Required work: Could the listing below be returned exactly, with its pictures left out?

Task material:
########

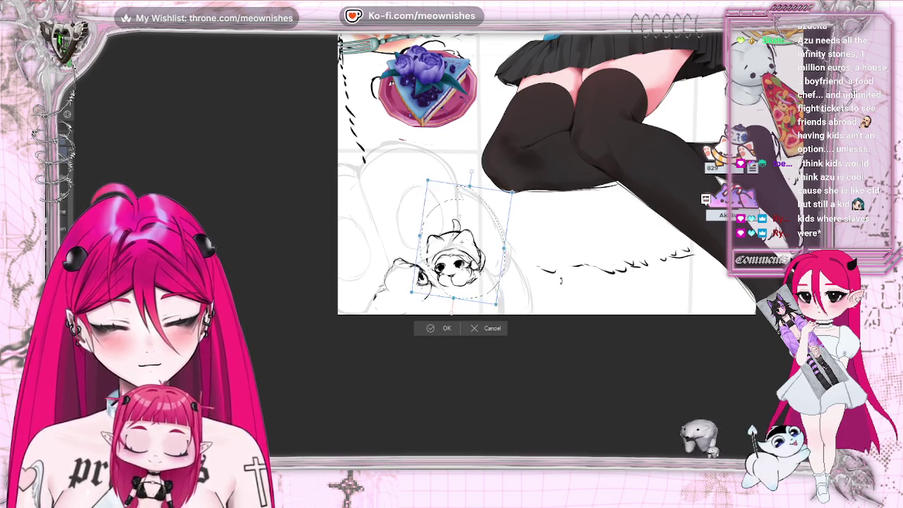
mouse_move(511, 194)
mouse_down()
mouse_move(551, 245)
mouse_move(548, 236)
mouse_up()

########

Result for this exercise:
mouse_move(511, 194)
mouse_down()
mouse_move(551, 245)
mouse_move(548, 236)
mouse_up()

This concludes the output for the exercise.